After checking into a VERY nice Hyatt Place we drove over to the National Seashore as the sun set. The surf had been monstrous today. There is a sand road on the beach, and you can car camp on the beach. However, today, the road was not looking very safe. The waves were coming up to it. The National seashore looked unearthly in the twilight with it's rolling dunes. We left as the darkness descended. We tried out Doc's, a seafood restaurant on the sound side of the island. We could see it, but had trouble getting to it. We had to cross under a bridge in the darkness, and had trouble seeing where was land and where was water. (When we saw it in the light the next day, we saw all was land, but at night it looked like water. We were just scaring ourselves). After we finally found the road and got to Doc's, we were very happy with our fish and ourselves.

Feb 22
We drove back to the Padre Island national seashore to see it in daylight. We played on the entrance sign doing yoga poses. It was hard not to get blown over while balancing in the wind. At the entrance station I bought my lifetime senior pass. We asked the ranger about the battery of cameras lining the road at the station. She explained it was a live feed to homeland security. Bobbi felt concerned about the goofy face she'd made while the cameras flashed last night.
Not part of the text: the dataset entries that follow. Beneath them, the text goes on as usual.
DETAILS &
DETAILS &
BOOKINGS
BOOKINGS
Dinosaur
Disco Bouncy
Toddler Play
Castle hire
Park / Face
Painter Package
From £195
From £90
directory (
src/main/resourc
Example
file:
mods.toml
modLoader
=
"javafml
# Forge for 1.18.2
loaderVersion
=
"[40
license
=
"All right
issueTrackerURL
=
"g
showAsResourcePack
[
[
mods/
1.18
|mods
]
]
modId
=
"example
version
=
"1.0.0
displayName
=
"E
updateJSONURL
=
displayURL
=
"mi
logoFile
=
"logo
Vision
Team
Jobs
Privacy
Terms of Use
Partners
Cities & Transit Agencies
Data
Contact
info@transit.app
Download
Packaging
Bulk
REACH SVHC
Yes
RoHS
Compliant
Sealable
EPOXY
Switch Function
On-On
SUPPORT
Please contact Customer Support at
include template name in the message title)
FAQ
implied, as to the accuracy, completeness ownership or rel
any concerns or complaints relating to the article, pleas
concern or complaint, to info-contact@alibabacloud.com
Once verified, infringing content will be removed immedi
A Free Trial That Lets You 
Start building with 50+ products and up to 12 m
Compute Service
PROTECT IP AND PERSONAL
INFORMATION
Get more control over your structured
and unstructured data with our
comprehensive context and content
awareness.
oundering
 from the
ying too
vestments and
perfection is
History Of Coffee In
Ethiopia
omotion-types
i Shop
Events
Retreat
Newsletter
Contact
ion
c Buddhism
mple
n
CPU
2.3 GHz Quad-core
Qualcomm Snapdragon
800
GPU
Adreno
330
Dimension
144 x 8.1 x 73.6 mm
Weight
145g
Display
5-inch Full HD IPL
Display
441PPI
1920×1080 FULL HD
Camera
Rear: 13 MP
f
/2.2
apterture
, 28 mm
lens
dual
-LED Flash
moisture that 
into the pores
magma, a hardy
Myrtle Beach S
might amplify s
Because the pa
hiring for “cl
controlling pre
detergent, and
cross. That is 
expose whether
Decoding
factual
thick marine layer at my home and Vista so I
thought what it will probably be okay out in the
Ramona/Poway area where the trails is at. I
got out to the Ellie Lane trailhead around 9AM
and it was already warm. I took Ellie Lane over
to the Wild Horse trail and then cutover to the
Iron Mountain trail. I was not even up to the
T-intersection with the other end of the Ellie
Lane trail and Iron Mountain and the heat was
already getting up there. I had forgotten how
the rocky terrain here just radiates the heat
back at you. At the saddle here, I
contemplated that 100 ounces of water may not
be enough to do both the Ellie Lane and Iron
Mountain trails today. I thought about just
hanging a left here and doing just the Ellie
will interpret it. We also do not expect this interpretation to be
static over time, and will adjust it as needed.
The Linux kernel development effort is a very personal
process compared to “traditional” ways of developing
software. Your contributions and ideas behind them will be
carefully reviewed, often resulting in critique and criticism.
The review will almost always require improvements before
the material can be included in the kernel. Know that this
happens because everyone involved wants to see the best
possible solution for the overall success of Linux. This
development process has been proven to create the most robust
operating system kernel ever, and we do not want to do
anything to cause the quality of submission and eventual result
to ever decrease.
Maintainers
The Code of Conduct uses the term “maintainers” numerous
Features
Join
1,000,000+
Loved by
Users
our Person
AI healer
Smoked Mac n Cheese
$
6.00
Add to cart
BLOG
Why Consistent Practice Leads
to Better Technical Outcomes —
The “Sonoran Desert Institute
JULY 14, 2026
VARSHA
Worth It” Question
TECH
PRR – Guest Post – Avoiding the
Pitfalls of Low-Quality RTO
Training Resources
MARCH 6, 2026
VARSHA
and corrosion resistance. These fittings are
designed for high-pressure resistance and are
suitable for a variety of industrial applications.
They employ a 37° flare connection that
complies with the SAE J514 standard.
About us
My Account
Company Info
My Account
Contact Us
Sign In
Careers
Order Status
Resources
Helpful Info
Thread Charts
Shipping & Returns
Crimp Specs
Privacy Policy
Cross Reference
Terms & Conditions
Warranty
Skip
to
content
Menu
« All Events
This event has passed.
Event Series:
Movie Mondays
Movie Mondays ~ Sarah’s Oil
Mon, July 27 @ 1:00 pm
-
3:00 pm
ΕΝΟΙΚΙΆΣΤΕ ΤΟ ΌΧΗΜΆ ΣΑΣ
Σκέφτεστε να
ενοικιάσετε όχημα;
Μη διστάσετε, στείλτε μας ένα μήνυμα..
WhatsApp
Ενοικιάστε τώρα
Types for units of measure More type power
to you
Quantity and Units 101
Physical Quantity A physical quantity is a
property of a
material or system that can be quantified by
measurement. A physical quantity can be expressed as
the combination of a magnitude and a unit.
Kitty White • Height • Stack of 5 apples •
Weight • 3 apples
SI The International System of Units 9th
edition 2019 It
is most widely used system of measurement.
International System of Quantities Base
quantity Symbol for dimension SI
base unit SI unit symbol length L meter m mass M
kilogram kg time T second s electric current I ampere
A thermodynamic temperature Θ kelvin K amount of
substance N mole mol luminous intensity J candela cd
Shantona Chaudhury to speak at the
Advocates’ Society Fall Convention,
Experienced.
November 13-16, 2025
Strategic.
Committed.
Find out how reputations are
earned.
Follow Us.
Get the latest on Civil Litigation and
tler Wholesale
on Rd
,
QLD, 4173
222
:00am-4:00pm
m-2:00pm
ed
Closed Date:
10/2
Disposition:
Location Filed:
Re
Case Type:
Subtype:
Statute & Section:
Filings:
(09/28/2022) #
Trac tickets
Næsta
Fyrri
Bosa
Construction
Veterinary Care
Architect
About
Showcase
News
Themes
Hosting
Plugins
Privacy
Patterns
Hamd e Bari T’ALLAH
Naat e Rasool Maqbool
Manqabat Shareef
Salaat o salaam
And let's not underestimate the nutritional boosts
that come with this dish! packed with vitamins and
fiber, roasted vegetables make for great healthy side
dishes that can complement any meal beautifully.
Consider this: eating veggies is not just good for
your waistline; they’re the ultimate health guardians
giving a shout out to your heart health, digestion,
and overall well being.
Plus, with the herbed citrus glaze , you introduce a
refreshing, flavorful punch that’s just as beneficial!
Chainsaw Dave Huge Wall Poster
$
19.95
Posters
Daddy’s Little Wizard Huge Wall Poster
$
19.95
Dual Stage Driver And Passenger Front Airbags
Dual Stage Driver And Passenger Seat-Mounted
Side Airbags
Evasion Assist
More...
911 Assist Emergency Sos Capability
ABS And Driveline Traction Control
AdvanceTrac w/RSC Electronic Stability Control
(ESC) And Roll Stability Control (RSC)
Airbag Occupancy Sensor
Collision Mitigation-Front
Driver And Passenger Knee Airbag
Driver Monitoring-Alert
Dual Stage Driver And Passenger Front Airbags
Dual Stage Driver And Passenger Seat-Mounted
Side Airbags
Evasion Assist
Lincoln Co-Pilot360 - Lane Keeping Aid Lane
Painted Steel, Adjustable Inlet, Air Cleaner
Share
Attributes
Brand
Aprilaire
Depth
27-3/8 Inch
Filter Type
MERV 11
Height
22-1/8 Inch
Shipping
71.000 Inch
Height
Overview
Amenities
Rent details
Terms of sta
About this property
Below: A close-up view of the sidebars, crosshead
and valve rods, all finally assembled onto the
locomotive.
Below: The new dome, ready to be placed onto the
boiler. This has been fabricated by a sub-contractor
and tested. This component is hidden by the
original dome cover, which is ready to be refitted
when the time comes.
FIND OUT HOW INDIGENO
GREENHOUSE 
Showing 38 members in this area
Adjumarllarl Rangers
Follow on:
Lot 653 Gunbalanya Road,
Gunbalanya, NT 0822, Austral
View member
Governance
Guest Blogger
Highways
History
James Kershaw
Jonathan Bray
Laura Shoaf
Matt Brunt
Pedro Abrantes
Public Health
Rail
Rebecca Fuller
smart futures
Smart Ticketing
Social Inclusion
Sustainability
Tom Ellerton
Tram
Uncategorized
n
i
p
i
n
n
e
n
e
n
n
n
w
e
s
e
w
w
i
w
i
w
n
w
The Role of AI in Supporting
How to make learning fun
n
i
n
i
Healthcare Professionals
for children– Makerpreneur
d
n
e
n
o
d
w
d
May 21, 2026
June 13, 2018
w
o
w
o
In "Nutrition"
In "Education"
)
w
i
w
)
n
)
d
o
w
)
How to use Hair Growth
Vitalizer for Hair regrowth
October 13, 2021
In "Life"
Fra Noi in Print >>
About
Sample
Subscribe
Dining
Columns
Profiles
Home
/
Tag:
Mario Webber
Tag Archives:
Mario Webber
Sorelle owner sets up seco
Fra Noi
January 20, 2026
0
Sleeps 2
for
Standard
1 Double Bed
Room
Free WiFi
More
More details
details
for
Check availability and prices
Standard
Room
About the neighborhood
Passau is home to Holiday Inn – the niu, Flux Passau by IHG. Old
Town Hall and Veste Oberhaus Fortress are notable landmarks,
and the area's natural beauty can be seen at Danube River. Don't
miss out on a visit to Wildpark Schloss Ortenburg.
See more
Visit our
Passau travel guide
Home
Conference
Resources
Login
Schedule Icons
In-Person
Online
We drove to the bird island basin where there was a small campground. That's about all we saw there. We drove on the the visitor center and beach. As we walked across the deck we saw a circle of people with a ranger. We stopped to listen and learned they were about to embark on a three hour birding tour, so we joined up. The volunteer ranger gave us a Walkie talkie and told us to follow closely in our car. We went back to the same area we'd just been and got our "bird eyes" on. She had given us a check list of birds we might see. We checked off 25 species! It was wonderful to really see. She also took us back to the drive on part of the beach, which was much better today, Bobbi bravely drove on the beach. People camped on the beach and fished. We saw a bird tangled up in a garbage bag. We had to tear ourselves away to travel on, but first stopped at another fish restaurant on the lagoon for fish and chips.